1 The 60 year old plaintiff applies under s.134AB(16)(b) of the Accident Compensation Act 1985 for leave to issue proceedings for the recovery of damages for pain and suffering only in respect of an injury to the left foot sustained on 23 April 2001 during the course of his employment as a teacher with the defendant when he tripped over a telephone cord in the staff office. He sustained a partial rupture of the left Achilles tendon which was treated conservatively. He was off work until 19 July 2001. He was on crutches for 6 weeks then walked with a boot. He had physiotherapy in 2001 and chiropractic treatment in 2002 and took medication until 2003. He has worked full time as a teacher since July 2001 and returned from teaching in Western Australia in 2012. He is currently looking for work in Victoria.

2       It was common ground between the parties that as a result of his Achilles tendon injury the plaintiff  has suffered a permanent impairment to the function of the left foot. The defendant says, however, that the pain and suffering consequences of that impairment are not more than considerable when compared with other cases in the range of permanent impairments of the foot.

3       The plaintiff’s evidence concerning the permanent sequelae of his left foot impairment may be briefly summarised. He cannot squat or run. His walking gait is affected and he has pain if he walks even a kilometre, so he does not walk for exercise.
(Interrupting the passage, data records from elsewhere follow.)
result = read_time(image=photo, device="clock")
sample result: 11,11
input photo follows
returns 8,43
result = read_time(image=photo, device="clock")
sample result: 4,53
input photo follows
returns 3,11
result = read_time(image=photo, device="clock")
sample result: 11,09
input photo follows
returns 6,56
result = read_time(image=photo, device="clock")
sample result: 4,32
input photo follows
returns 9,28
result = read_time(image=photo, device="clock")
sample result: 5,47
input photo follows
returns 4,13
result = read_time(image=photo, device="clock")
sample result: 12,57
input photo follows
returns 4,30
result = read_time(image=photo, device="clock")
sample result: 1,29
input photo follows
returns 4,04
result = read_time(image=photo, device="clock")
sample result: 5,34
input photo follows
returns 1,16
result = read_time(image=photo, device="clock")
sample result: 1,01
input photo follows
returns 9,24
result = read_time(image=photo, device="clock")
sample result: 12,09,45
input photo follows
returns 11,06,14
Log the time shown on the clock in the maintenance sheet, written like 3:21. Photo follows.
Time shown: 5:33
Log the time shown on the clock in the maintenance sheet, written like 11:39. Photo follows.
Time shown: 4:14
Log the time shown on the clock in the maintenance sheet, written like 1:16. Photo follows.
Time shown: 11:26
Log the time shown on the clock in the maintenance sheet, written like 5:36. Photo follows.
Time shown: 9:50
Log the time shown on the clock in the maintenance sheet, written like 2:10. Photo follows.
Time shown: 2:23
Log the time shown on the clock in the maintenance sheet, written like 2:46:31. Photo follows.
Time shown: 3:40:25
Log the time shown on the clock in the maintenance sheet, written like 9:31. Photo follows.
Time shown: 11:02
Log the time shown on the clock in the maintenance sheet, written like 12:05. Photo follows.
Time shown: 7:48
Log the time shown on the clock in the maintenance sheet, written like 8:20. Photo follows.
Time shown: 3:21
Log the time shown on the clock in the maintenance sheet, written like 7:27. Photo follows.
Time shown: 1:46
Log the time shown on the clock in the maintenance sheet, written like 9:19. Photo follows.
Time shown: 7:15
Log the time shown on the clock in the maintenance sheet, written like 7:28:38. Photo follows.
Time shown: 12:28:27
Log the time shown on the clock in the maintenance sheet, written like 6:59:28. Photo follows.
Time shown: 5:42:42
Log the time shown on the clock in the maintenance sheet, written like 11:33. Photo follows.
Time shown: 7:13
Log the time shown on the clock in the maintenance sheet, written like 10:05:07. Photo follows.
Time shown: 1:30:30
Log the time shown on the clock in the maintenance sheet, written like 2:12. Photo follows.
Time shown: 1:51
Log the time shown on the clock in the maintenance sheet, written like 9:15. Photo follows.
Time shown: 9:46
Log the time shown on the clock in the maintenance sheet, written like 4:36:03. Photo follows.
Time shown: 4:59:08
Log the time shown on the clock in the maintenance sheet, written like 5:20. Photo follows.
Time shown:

He feels his balance is affected on the stairs and on slopes. When descending the stairs he now invariably uses his right leg to maintain control and steps down with his left leg to avoid falling. His left ankle aches when he uses the stairs. He gets cramps in the left ankle at night. He takes up to 6 tablets per week, mainly Panadol but also Voltaren when the pain is more severe. He does not have pain at rest. He has had no treatment at all from any doctor for his left ankle for the past four years. He can no longer play racquet sports, particularly badminton which he played two to three times per week and competitively up until the time of the injury. He played table tennis socially. He played in the C Grade championships in badminton about a year or so prior to his injury. He loved sport and completed a postgraduate diploma in recreation. He worked as the sports coordinator at his school in 1989 in additional to teaching mathematics.  He can no longer coach sports or coordinate sports.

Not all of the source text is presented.